Monday, August 24, 2020

The Vampire Viscount by Karen Harbaugh

THE VAMPIRE VISCOUNT was recommended to me on Twitter, given my love for historical romances and vampires, and the premise intrigued me. Leonore's father is a compulsive gambler and one day, when he ends up in debt to a mysterious lord, he casually decides to barter off his daughter in marriage. Leonore is obviously horrified, thinking that her husband-to-be is going to be old or cruel or both, and is therefore surprised when she meets the apparently young and very charming and rakish Lord Nicholas St. Vire.

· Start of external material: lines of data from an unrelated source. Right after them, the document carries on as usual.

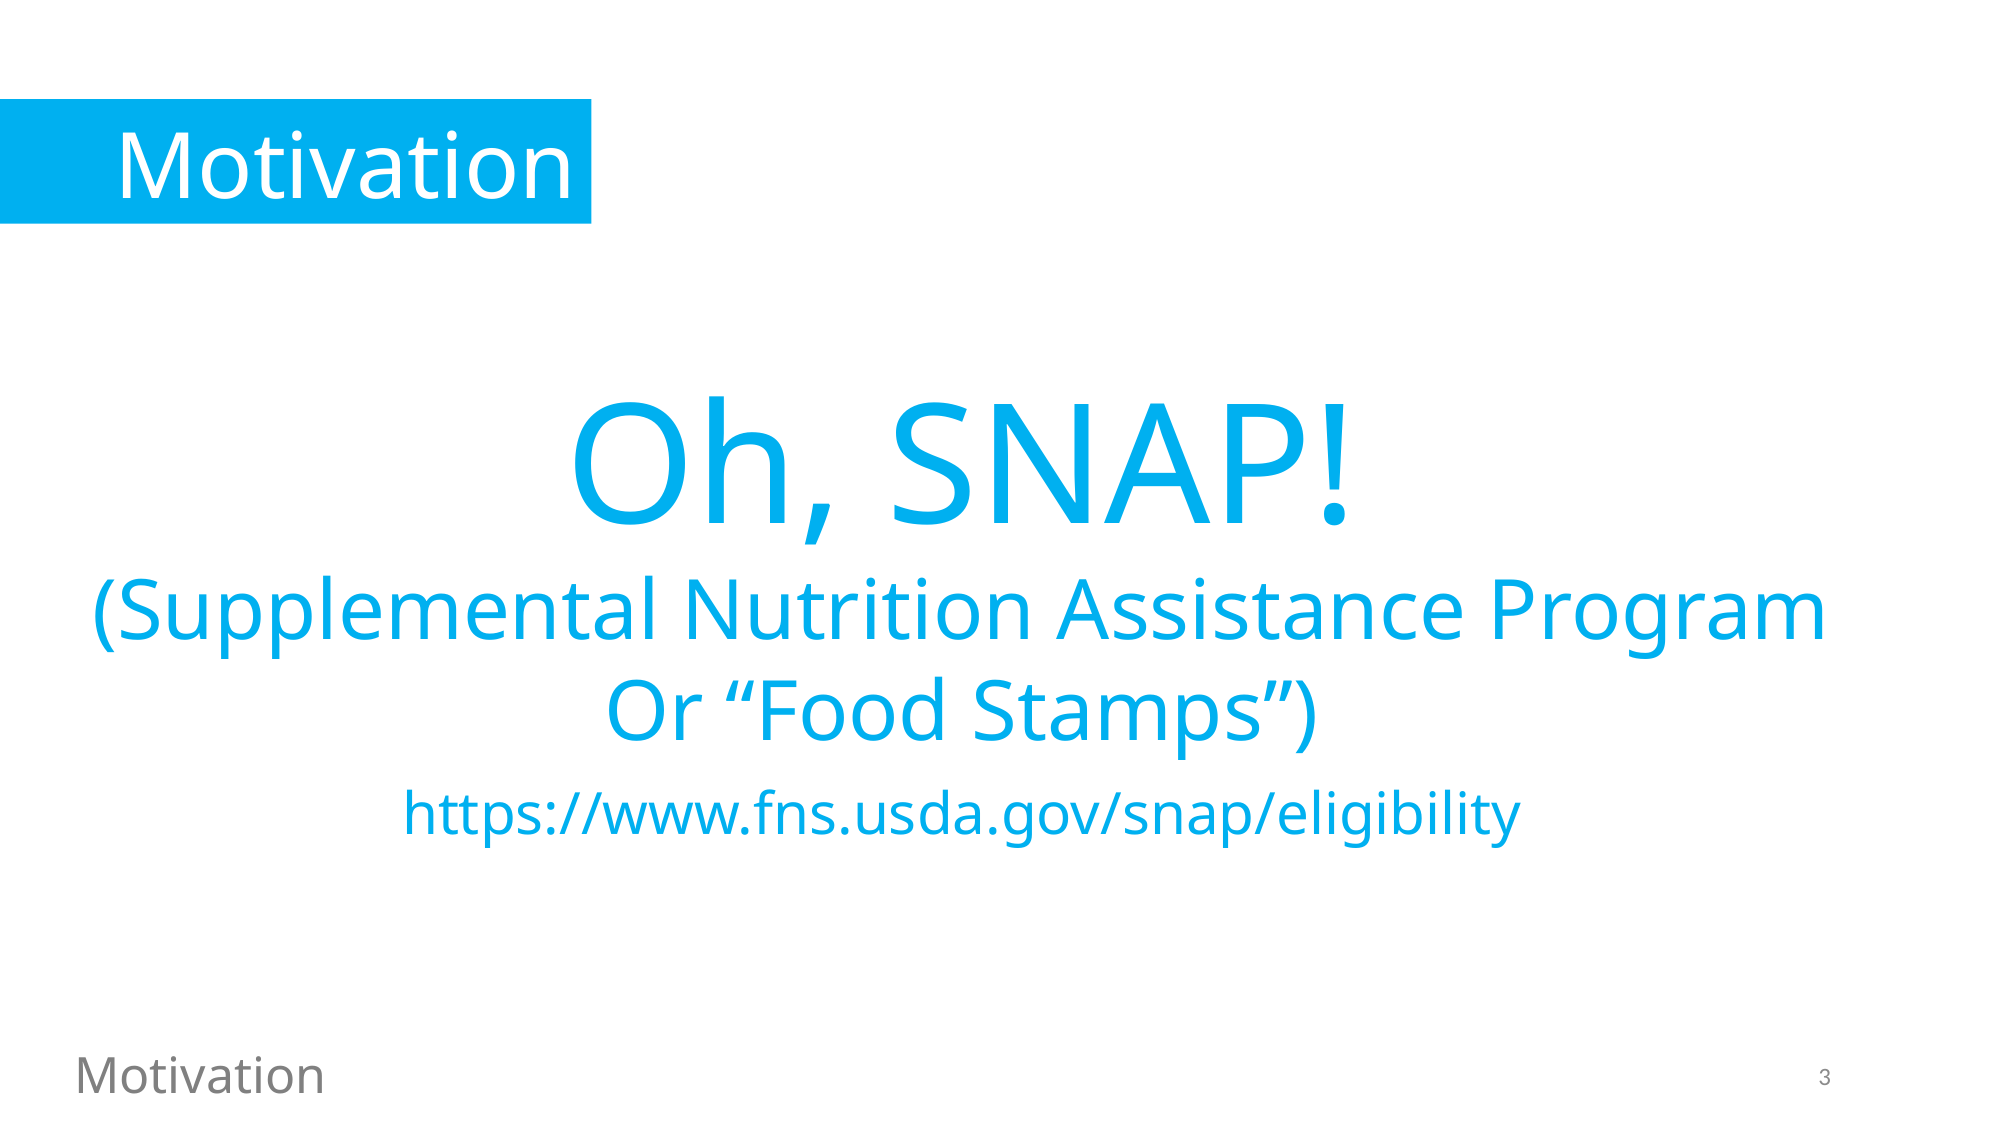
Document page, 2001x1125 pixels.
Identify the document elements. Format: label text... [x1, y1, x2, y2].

text_box Motivation [0, 99, 592, 224]
slide_number 3 [1529, 1045, 1847, 1106]
text_box https://www.fns.usda.gov/snap/eligibility [178, 768, 1745, 854]
text_box Motivation [59, 1036, 1529, 1111]
text_box Oh, SNAP! (Supplemental Nutrition Assistance Program Or “Food Stamps”) [77, 349, 1847, 764]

But Nicholas has a secret-- many years ago, he was turned into a vampire while attending a salacious event at the Hellfire Club, and the woman who turned him, a woman named Mercia, has no intentions of letting him go. Nicholas is tired of being a vampire and having the dulled senses (not being able to taste food or listen to music with the enjoyment he did in life) and plans to perform an alchemical spell to become human again: but first, he must marry a willing virgin and convince her to fall in love with him.

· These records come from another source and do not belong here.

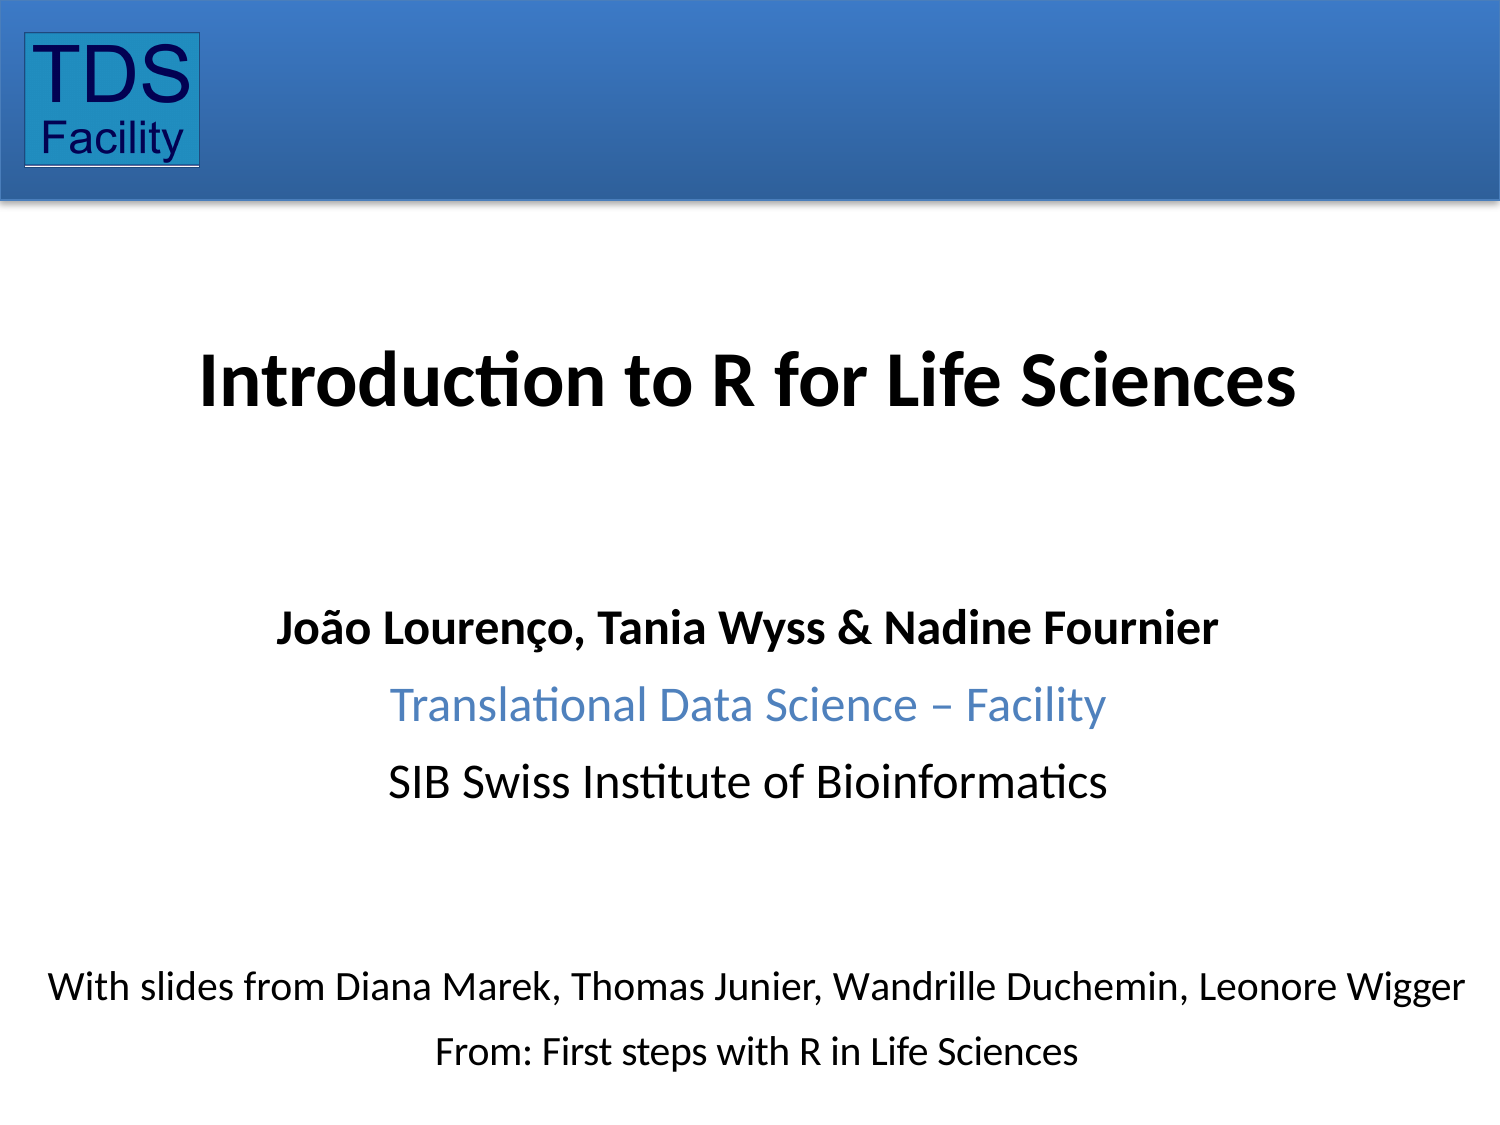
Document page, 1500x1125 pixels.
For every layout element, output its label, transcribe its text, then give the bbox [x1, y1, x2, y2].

picture [24, 32, 201, 168]
text_box [0, 0, 1500, 201]
text_box Introduction to R for Life Sciences [37, 328, 1457, 423]
text_box With slides from Diana Marek, Thomas Junier, Wandrille Duchemin, Leonore Wigger From: First steps with R in Life Sciences [12, 941, 1488, 1125]
text_box João Lourenço, Tania Wyss & Nadine Fournier Translational Data Science – Facility SIB Swiss Institute of Bioinformatics [259, 587, 1235, 817]
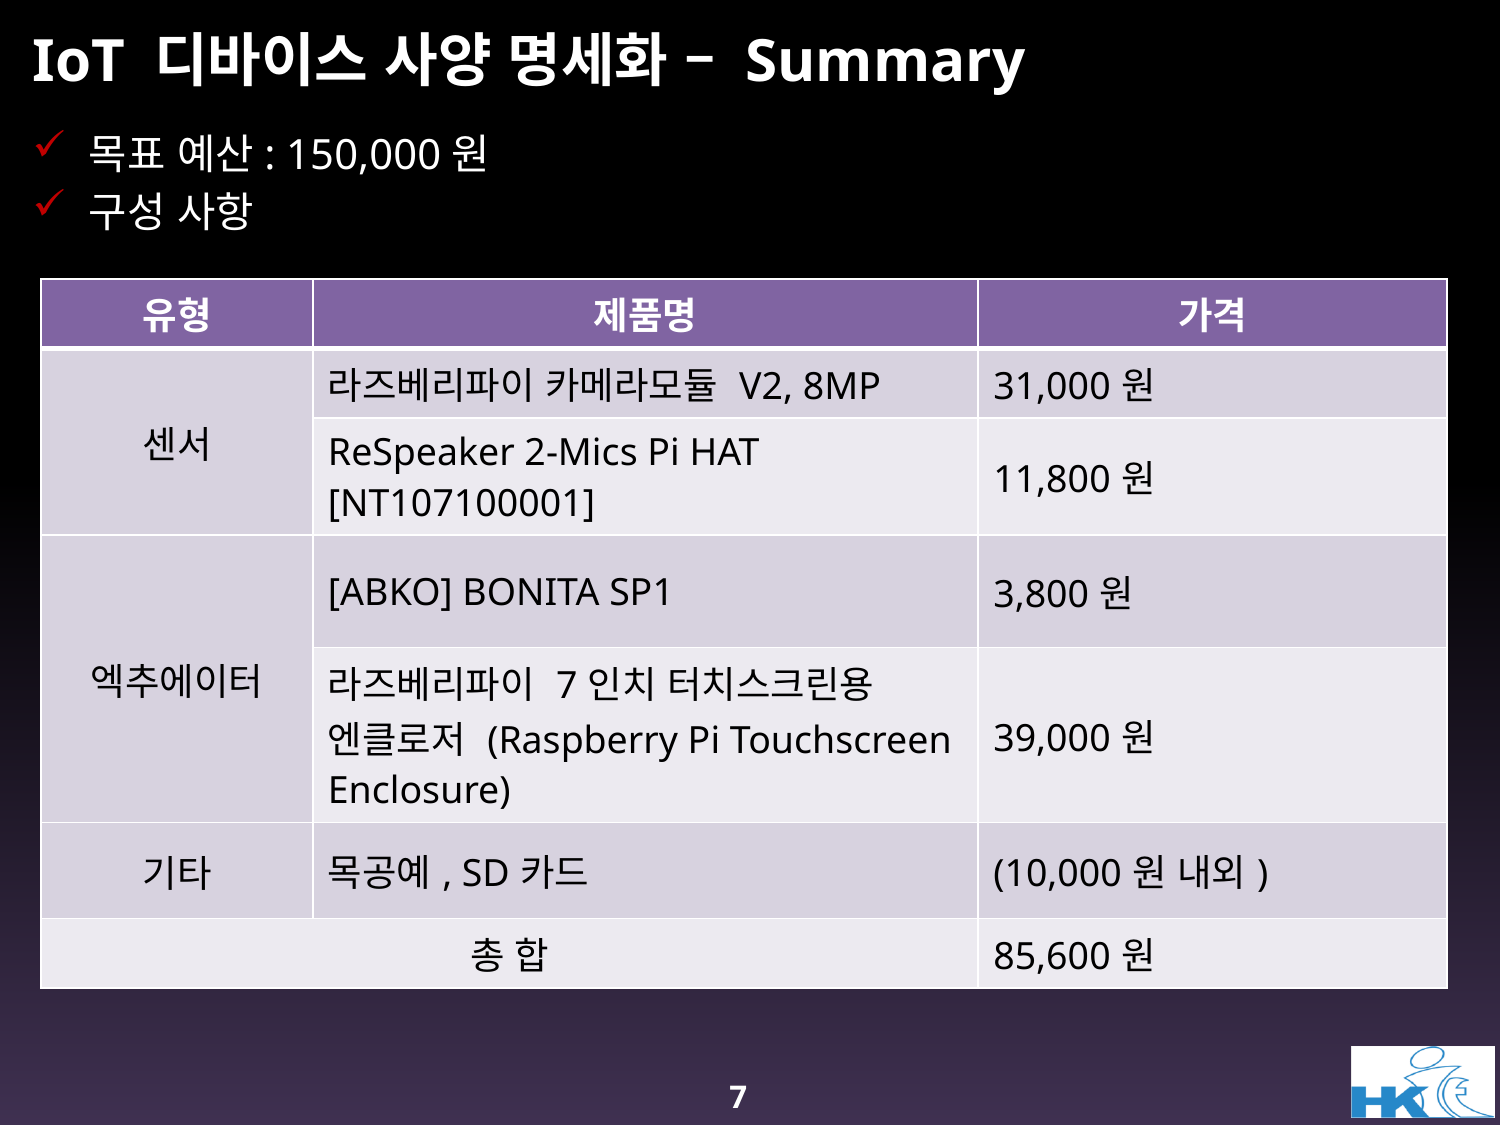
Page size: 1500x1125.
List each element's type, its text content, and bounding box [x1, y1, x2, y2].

table_cell 기타 [42, 823, 312, 918]
table_header 가격 [979, 280, 1446, 346]
table_cell 라즈베리파이 카메라모듈 V2, 8MP [314, 351, 977, 417]
table_cell 라즈베리파이 7인치 터치스크린용 엔클로저 (Raspberry Pi Touchscreen Enclosure) [314, 648, 977, 822]
table_cell 39,000원 [979, 648, 1446, 822]
picture [1351, 1046, 1495, 1118]
table_cell 85,600원 [979, 919, 1446, 987]
table_cell 총 합 [42, 919, 977, 987]
table_cell 목공예, SD카드 [314, 823, 977, 918]
table_cell 11,800원 [979, 419, 1446, 534]
table_cell (10,000원 내외) [979, 823, 1446, 918]
table_cell 센서 [42, 351, 312, 534]
list 목표 예산: 150,000원 구성 사항 [17, 120, 1483, 965]
table_cell 엑추에이터 [42, 536, 312, 822]
table_header 유형 [42, 280, 312, 346]
table_cell [ABKO] BONITA SP1 [314, 536, 977, 647]
title IoT 디바이스 사양 명세화 – Summary [17, 11, 1471, 106]
table_cell 3,800원 [979, 536, 1446, 647]
table_cell 31,000원 [979, 351, 1446, 417]
table_header 제품명 [314, 280, 977, 346]
table_cell ReSpeaker 2-Mics Pi HAT [NT107100001] [314, 419, 977, 534]
slide_number 7 [714, 1069, 816, 1125]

The story has an interesting fairytale quality to it that is reminiscent of other enchantment type stories like The Little Mermaid or Beauty & the Beast, and I did like how that element was introduced into the storyline. In the foreword for this book, however, the author writes about how she is "probably" the first to write a regency-era romance about vampires, and she is actually not. VAMPIRE VISCOUNT was published in 1995 by Signet, and another regency romance about vampires, MIDNIGHT KISS, which was published in 1994 by Pinnacle, precedes it.

Both stories are superficially similar. They're about angsty vampires (sigh) who hate being vampires and wish to use alchemy/bad science to change back into humans. Nicholas, the hero of this book, was a much better hero, however, and the erotic scenes in THE VAMPIRE VISCOUNT were far steamier. I do think THE VAMPIRE VISCOUNT is a better book, but it was definitely not the first. It's actually funny that Nicholas was turned by an evil vampiress, because she reminded me of a much less evil version of the vampire, Asharti, from Susan Squires's THE COMPANION (another vampire regency). I couldn't help but wonder several times if Squires was inspired by this book.

I did enjoy THE VAMPIRE VISCOUNT quite a bit but the heroine, Eleonore, was whinier than I typically like, and even though her suffering was warranted, she wasn't really a heroine that I wanted to get up and root for. And even though Nicholas does get his bite on a handful of times, the focus of this book is primarily on the attraction between Nicholas and Eleonore and how their marriage of convenience gradually blossoms into a true marriage of the heart. There's nothing wrong with that at all, and the romance is sweet (and steamy!), but those who prefer darker vamp stories will probably not enjoy this one. Still, if you're in the mood for fluff with edge, this is the book for you.